With Content Security Policy, or CSP, meanwhile, Firefox 4 ensures that
cross-site scripting attacks can't infect a site such as through its
comments section, he added.

I should also note that because Firefox's code is open, it's not subject
to any vendor's preset patch schedule. Rather, its security is
constantly being reviewed and improved.

8. HTML5

Firefox 4's new HTML5 parser and full support for Web video, audio, drag
& drop, and file handling mean that it's capable of supporting the
latest Web environments.

9. Multiplatform Support

Whereas Microsoft's IE9 can be used only on Windows--and only Vista and
Windows 7 at that--Firefox, as always, is multiplatform.

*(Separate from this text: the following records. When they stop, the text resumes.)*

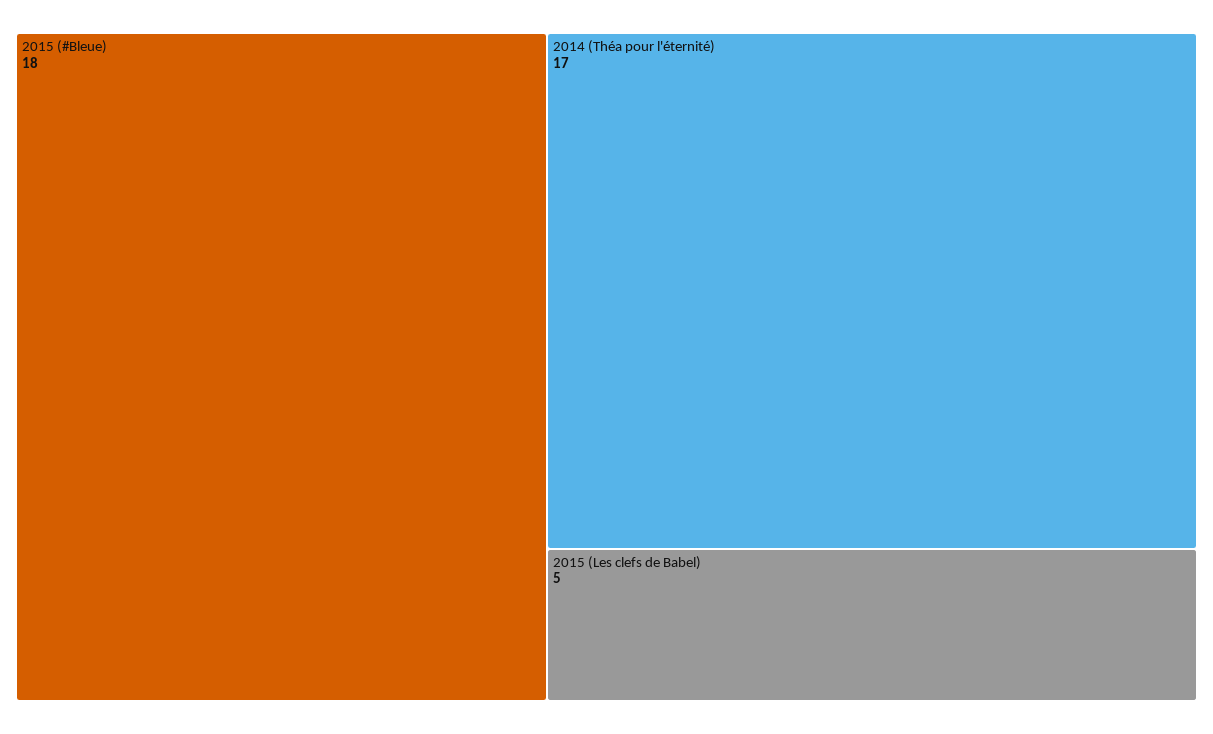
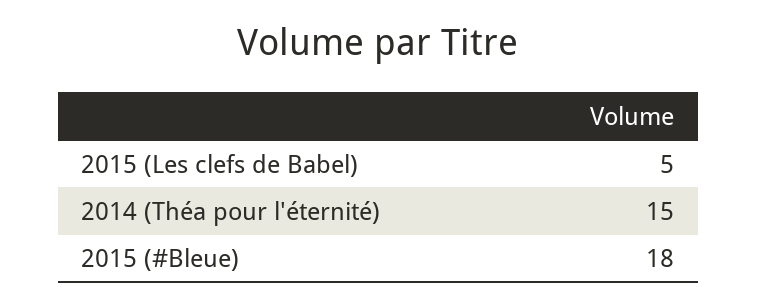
2014 (Théa pour l'éternité): 17 -> 15

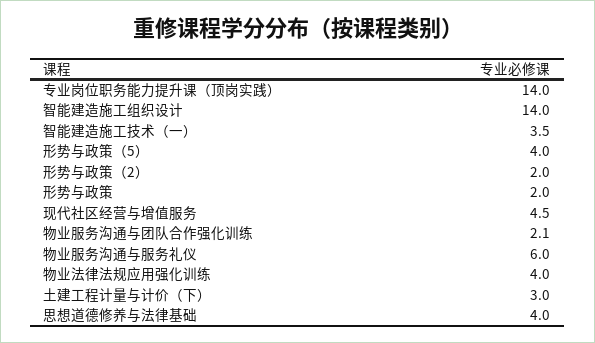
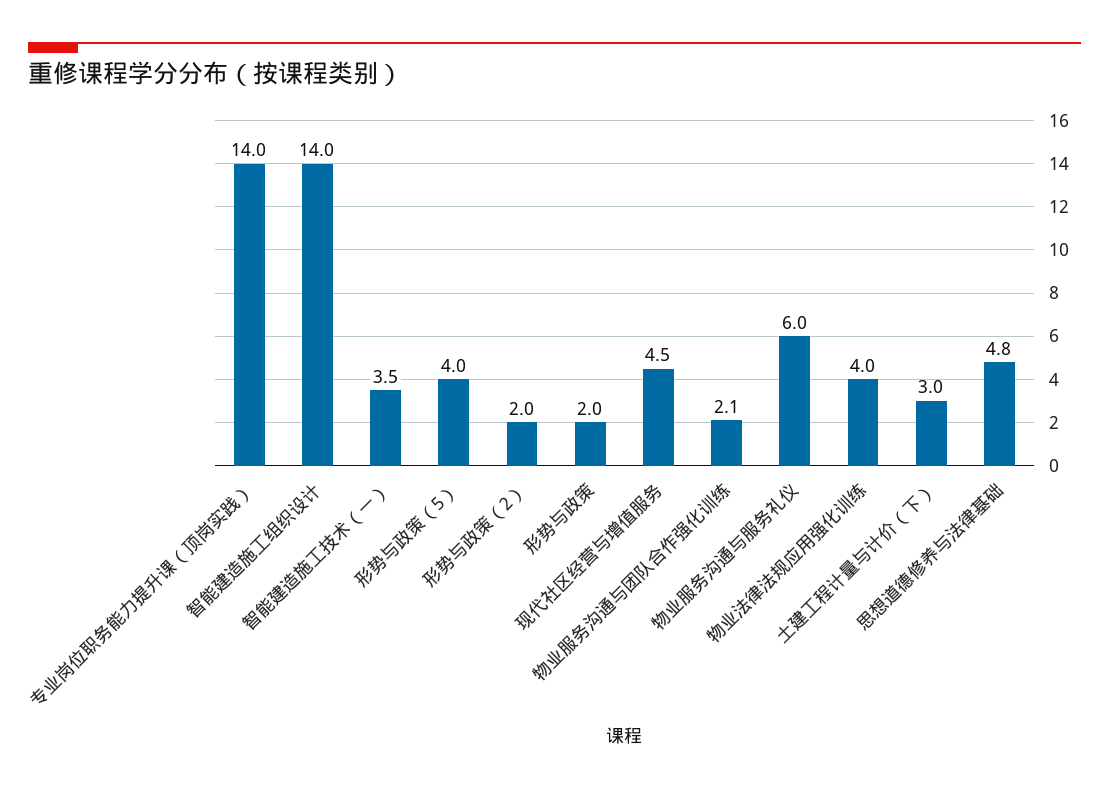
思想道德修养与法律基础: 4 -> 4.8

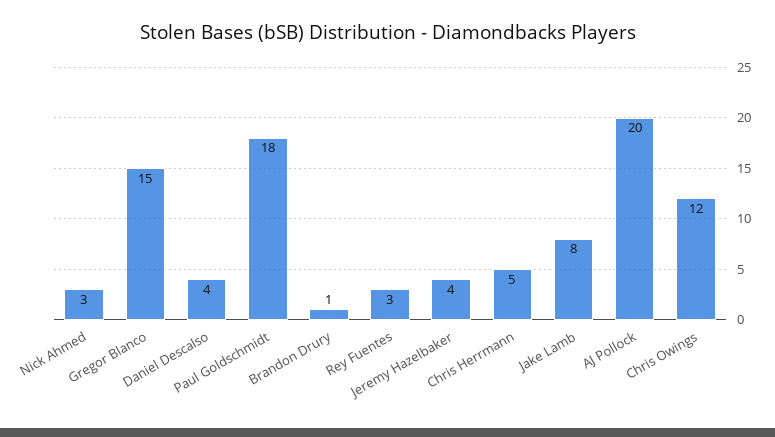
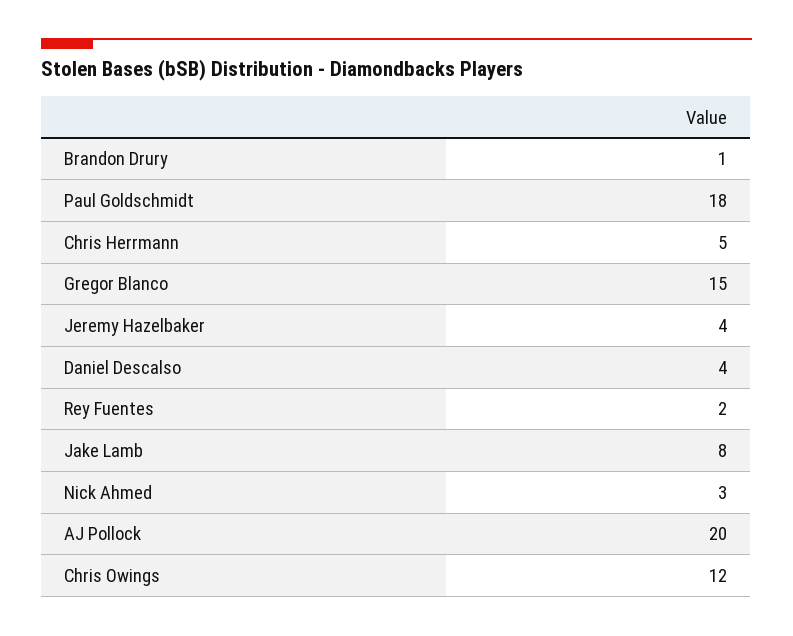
Rey Fuentes: 3 -> 2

So, whether
you're on Windows, Linux or a Mac, you can enjoy its powerful new features.

10. The Community Touch

Last but not least, whereas proprietary browsers such as IE9 are
developed by Microsoft's team of paid developers to reflect their own
vision of what users want, Firefox has been shaped significantly by the
people who use it. In fact, between 30 percent and 40 percent of its
code was developed by the community, Nightingale told me. It's hard to
imagine a better way to make sure a product delivers what users want.

With so many exciting new capabilities, Firefox users have a lot to look
forward to in this new release. So, for that matter, do the legions of
Internet Explorer users who will sooner or later make the switch.